Dall’inizio del progetto, ricorda ancora Dukepoo, diverse organizzazioni indigene si sono incontrate, a più riprese, con i laboratori coinvolti nel progetto. E quando è stata fatta la richiesta di una valutazione etica hanno atteso con fiducia il responso. Ma è proprio il documento che esce nel 1997 dal comitato di valutazione che le lascia perplesse e indignate. Il report infatti non è, dal loro punto di vista, sufficientemente chiaro: da un lato avvalla il valore scientifico del progetto ma le indicazioni non sembrano essere così stringenti. Insomma, le paure e le riserve non sono risolte. Se vengono date rassicurazioni sull’impossibilità di utilizzare le risorse raccolte per uno sfruttamento commerciale, non è chiaro quale sia il beneficio dal punto di vista dei donatori di materiale genetico, visto che le informazioni raccolte non permettono l’individuazione delle persone, ma si limitano al sesso e alla popolazione e geografia di riferimento. Insomma, la valutazione risponde alle domande poste sul consenso informato e sulle pratiche di conservazione del materiale genetico, ma poco dice sugli obiettivi e le finalità complessive della raccolta.

════════════════════

**Compiti**:
(1) Secondo l'estratto, in quale anno esce il documento del comitato di valutazione?
(2) Per ciascuna affermazione, indica se concorda con l'estratto e cita le parole che lo stabiliscono. (a) Le organizzazioni indigene giudicano il report sufficientemente chiaro. (b) Le informazioni raccolte non consentono di identificare le persone. (c) La valutazione affronta il tema del consenso informato.
(3) Prosegui l'estratto sulla valutazione etica del progetto a partire dal punto in cui termina.

════════════════════

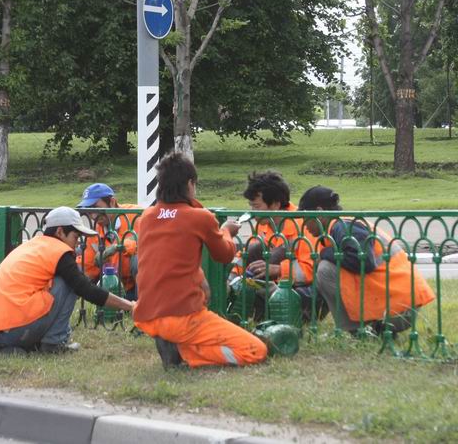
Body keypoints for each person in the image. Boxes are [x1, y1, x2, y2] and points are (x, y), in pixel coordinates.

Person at [133, 152, 267, 369]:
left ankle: (178, 344)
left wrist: (200, 279)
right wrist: (226, 231)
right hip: (183, 317)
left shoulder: (147, 217)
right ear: (189, 183)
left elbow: (173, 260)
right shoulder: (200, 217)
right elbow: (223, 254)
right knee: (255, 351)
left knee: (188, 328)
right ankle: (187, 354)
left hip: (148, 315)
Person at [0, 206, 135, 355]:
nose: (77, 242)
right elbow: (85, 289)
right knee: (68, 282)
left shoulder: (32, 246)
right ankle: (54, 343)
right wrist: (130, 306)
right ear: (60, 232)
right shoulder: (59, 251)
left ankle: (10, 348)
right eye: (75, 236)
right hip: (14, 330)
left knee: (61, 282)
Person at [298, 186, 435, 335]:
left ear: (319, 212)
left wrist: (325, 253)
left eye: (305, 218)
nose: (304, 225)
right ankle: (375, 329)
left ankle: (356, 331)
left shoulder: (344, 227)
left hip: (401, 308)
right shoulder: (342, 225)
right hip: (402, 303)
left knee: (325, 269)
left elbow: (364, 261)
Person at [240, 171, 323, 321]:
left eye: (256, 207)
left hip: (306, 293)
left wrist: (278, 270)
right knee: (255, 250)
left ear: (276, 204)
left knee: (277, 253)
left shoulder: (304, 226)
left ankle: (290, 318)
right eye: (251, 206)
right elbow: (248, 255)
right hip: (280, 287)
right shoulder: (264, 224)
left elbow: (312, 270)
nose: (253, 213)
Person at [76, 183, 139, 300]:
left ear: (112, 202)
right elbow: (87, 268)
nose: (93, 216)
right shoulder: (94, 232)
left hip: (138, 287)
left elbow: (151, 241)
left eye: (97, 208)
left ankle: (145, 309)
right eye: (89, 211)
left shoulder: (137, 215)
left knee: (139, 259)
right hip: (114, 290)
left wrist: (118, 247)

════════════════════

**Risultati per compito**:
(1) Nel 1997.

(2)
(a) No: "Il report infatti non è, dal loro punto di vista, sufficientemente chiaro".
(b) Sì: "le informazioni raccolte non permettono l’individuazione delle persone".
(c) Sì: "la valutazione risponde alle domande poste sul consenso informato".

(3)
Gli Havasupai scelgono la disputa legale

E questo è il terreno in cui si inserisce la vicenda della causa avviata dal popolo Havasupai. Dal 1990 al 1994, i membri della tribù Havasupai avevano donato il proprio Dna ai ricercatori dell’Arizona State University (ASU) per un progetto che studiava il diabete. Alle persone della popolazione indigena era stato spiegato che la ricerca era finalizzata a capire i determinanti genetici del diabete di tipo II, la cui prevalenza è maggiore tra gli Havasupai adulti che nel resto della popolazione. Lo studio una volta completato non conferma l'ipotesi. A questo punto però, senza ottenere un nuovo consenso dai donatori indigeni, l’Università decide di utilizzare il materiale genetico per fare altre ricerche sulla schizofrenia, sull’inbreeding genetico e sulle migrazioni. Per scopi non contemplati dall’accordo iniziale, dunque.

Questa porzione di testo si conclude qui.